Good and getting better seemed to be the tone in comments about Pioneer Natural Resource’s Beaufort Sea Oooguruk oil field, offshore Alaska’s North Slope, during the company’s earnings conference call on Aug. 5.
“Alaska will be over performing … going into the second half of 2009 and going into 2010,” said Scott Sheffield, Pioneer’s chairman and chief executive officer. Oooguruk is Pioneer’s only producing field in Alaska.
“We had a great deal of success in our summer drilling campaign and we’re just starting to see the effect on production,” said President and Chief Operating Officer Timothy Dove.
Originally slated as a 70 million- to 90 million-barrel field, Oooguruk showed its mettle not long after its June 2008 startup, with higher than expected well flow rates leading to a February 2009 statement by Pioneer that the company was raising estimates of recoverable oil equivalent to between 120 million and 150 million barrels. And with only 10 million of those barrels booked for financial reporting, the field could contribute significantly to Pioneer’s future oil reserves replacement figures, Dove said.
Nuiqsut wells
The 2008 startup of the field began by tapping oil from the Kuparuk interval, one of two production zones within the field. And, with the Kuparuk proving highly productive, the other zone, the Nuiqsut also came on stream. Pioneer considers the Nuiqsut to be the main production horizon and is in the process of completing five horizontal wells in it — three producers and two water injectors, Sheffield said.
A production test on the first of the new injector wells, a test designed to provide baseline data on unstimulated production, showed a flow rate of 1,000 barrels per day, Dove said. The company then found that fracturing of its first two stimulated production wells could increase flow rates by multiples of perhaps two or three.
“That’s what gets you to a combined 5,400 bpd initial production for those two wells,” Dove said.

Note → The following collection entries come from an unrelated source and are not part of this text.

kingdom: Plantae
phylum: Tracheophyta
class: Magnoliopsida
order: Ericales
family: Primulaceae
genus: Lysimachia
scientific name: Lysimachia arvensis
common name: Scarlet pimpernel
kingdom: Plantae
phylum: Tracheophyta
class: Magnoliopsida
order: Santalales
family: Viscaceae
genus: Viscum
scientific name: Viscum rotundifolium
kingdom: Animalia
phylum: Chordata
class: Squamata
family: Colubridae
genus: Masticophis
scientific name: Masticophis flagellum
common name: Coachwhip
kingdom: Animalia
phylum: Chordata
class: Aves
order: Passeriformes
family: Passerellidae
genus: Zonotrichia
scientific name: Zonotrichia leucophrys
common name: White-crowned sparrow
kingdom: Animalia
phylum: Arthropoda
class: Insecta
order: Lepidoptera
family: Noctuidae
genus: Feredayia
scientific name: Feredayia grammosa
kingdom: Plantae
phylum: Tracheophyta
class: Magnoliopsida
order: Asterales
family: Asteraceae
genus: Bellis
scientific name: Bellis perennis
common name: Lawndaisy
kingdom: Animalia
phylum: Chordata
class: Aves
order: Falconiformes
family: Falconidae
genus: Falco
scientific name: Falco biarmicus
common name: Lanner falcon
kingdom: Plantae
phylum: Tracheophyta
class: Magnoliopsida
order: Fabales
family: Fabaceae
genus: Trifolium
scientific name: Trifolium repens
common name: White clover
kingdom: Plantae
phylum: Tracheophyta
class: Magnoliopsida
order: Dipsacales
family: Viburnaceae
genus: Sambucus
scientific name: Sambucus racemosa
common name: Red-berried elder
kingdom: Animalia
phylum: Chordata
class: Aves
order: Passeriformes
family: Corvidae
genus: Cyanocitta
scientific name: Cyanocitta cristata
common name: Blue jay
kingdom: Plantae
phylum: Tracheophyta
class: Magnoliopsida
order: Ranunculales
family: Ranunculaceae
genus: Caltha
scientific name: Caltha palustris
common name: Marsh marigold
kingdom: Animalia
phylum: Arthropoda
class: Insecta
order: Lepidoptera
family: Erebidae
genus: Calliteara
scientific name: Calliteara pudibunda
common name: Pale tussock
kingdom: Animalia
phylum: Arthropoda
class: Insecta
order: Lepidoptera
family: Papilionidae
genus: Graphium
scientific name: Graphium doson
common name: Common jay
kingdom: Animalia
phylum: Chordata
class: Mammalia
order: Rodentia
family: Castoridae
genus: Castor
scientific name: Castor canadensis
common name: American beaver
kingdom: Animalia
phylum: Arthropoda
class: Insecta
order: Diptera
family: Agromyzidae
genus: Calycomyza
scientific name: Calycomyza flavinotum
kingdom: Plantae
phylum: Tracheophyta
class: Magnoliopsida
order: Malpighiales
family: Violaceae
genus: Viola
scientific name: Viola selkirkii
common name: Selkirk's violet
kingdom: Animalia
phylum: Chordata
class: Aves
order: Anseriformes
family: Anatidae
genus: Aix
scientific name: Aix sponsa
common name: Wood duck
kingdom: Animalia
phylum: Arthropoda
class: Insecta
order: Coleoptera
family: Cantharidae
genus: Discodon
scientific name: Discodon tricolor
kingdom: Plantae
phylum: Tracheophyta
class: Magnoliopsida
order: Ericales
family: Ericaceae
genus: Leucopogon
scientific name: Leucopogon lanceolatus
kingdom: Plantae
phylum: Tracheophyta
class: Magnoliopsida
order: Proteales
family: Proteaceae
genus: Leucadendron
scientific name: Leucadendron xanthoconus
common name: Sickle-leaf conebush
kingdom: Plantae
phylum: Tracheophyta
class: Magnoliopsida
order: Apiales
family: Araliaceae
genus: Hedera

And with current gross production of about 10,000 bpd from the field, Pioneer anticipates an average daily production of 6,000 to 7,000 bpd from the field during the second half of 2009.
Drilling restart
Towards the end of 2008, faced with low oil and gas prices, Pioneer made drastic cuts in its North American drilling programs, to avoid building up debt levels during the worldwide financial crisis. Now, with more buoyant oil prices, and with its business protected by oil price hedging through 2011, the company is starting to move back into the business of drilling wells to grow its oil output, Sheffield said.
Reduced drilling costs as a consequence of an overall downturn in the oil industry have also played a significant role in the decision to recommence drilling.
“We’ve seen substantial reductions in well costs,” Dove said. “Current estimates would say in the Permian basin our well costs have come down over 30 percent.”
But, with natural gas prices remaining depressed, Pioneer’s new drilling will focus on oil rather than gas. In fact, almost all of the new activity will occur in the West Texas Spraberry oil field, a field that Dove characterized as “underpinning Pioneer’s growth from an oil perspective.” Pioneer anticipates contracting 12 rigs to drill as many as 250 wells in the Spraberry field in 2010.
“Alaska will continue as is,” Sheffield said, as he reviewed a drilling summary chart that indicated just one active rig in Alaska through 2010, a rig count that would appear to confirm continued development drilling at Oooguruk but to discount any new drilling in the next year and a half at the company’s Cosmopolitan prospect, off the coast of the southern Kenai Peninsula.
Pioneer is investigating the possibility of oil production from Cosmopolitan, an oil pool that has been known since 1967: In 2007 the company drilled a delineation sidetrack well in the prospect, a well that tested 400 to 500 bpd of oil. The company had planned to drill a further delineation well in 2009 but in late 2008 postponed that plan, as part of Pioneer’s general pull back of its drilling activities. Meantime the company continued to investigate the feasibility of commercial oil production, envisaging trucking the Cosmopolitan oil to the Tesoro refinery at Nikiski and producing some natural gas for the local gas market.
Paper loss
From a financial perspective, Pioneer reported a net loss of $92 million in the second quarter of 2009. However, that figure reflected an unrealized loss of $110 million, as a consequence of new mark-to-market pricing of derivatives used to hedge commodity prices and interest rates.
Stripping out this unrealized paper loss, adjusted income for the second quarter was $18 million, with a quarter-on-quarter reduction of 15 percent in lease operating expenses contributing to the company’s financial performance. Interestingly, the financial results included an after-tax credit of $55 million from ACES — Alaska’s Clear and Equitable Share petroleum production tax.